KANSAS CITY, Mo. — Someone shot a driver in the leg on Interstate 435 near Interstate 470 Sunday night in Kansas City — the 13th such shooting at a motorist in the area within a month.
Concerned that the apparently random shootings will continue, Kansas City police urged drivers Monday to be vigilant, asked for help from federal agents and announced plans to strategize and share information among investigators daily.

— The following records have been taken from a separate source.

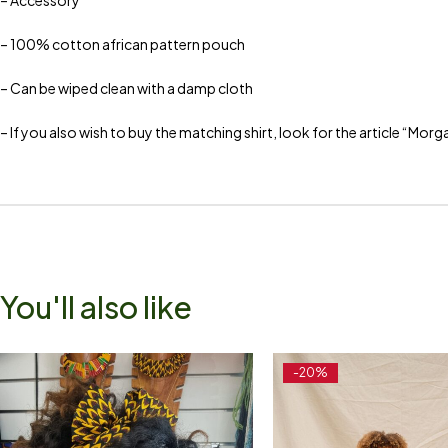
– Accessory
– 100% cotton african pattern pouch
– Can be wiped clean with a damp cloth
– If you also wish to buy the matching shirt, look for the article “Mor
You'll also like
-20%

The latest victim, a 57-year-old Blue Springs man, was driving east on I-435 when he heard two bangs. He thought he had run over something on the highway but then noticed a pain in his leg that he initially thought was a cramp, according to police reports. He reached down, touched his calf and saw blood on his hand. He pulled over and called 911.
Police found three bullet holes in the driver's-side doors of the man's vehicle.
The man is among three victims wounded in the 13 incidents reported since March 8. Another driver was shot in the leg, and one was wounded in the arm.
If the shootings are connected, the rate appears to be escalating. As of Monday, victims had reported at least one shooting each day since Wednesday, including two each on Friday and Saturday.
All the shootings occurred just before highway exit ramps or road splits, with the shooter firing at the last moment before veering off in a different direction from the victim's vehicle.
Ten of the shootings occurred in Kansas City. The other three were in Leawood, Blue Springs and Lee's Summit.
Eleven occurred on highways, most in or near Three Trails Crossing, also known as the Grandview Triangle.
Police think the shooter in most cases used a handgun. Officers recovered spent bullets from at least six vehicles. Most had gotten stuck in door panels, but one victim pulled what appeared to be a 9 mm slug from the gas tank of his vehicle, according to police reports, and detectives obtained another bullet from a victim's arm.
The victim in the Leawood case told police that the driver of a metallic green sedan next to him was wearing a ski mask, glasses and a hood.
Police don't have physical evidence linking the shootings, but they said the frequency, geographic area and times of the shootings indicate many of the incidents could be connected. Detectives don't have a reliable description of a suspect to release but think the shooter mostly fires from a vehicle.
"The (suspect) information we have right now is so random," said police spokesman Capt. Tye Grant. "There is nothing consistent for us to provide anyone at this time."
Detectives are following leads. Grant said he could not release any details for fear of harming the investigation.
Police Chief Darryl Forte said Monday he thinks more motorists may have been victims but may have not reported it to law enforcement or realized they were shot at on a highway.
"I expect we will get more reports after this is publicized," he said.
Analysts in the Police Department's Law Enforcement Resource Center first spotted the pattern late last week when they identified four shootings with similarities. Further investigation revealed the other nine shootings, some of which had been classified as property damage.
Forte met with the analysts, detectives and FBI officials at a briefing Monday morning. He also asked the federal Bureau of Alcohol, Tobacco, Firearms and Explosives for assistance. The group will meet again Tuesday to discuss new strategies and every day this week to share information, Forte said.
"This is not normal behavior," Forte said of the shooter. "Everyone should continue to be vigilant and report any suspicious activity," including apparent stranded motorists, pedestrians along the highway or occupants of vehicles covering their faces or wearing ear protection.
"Firing a gun inside a car is loud," Forte said.
Police say some of the cases could be road rage and unrelated to the apparent pattern of random highway shootings.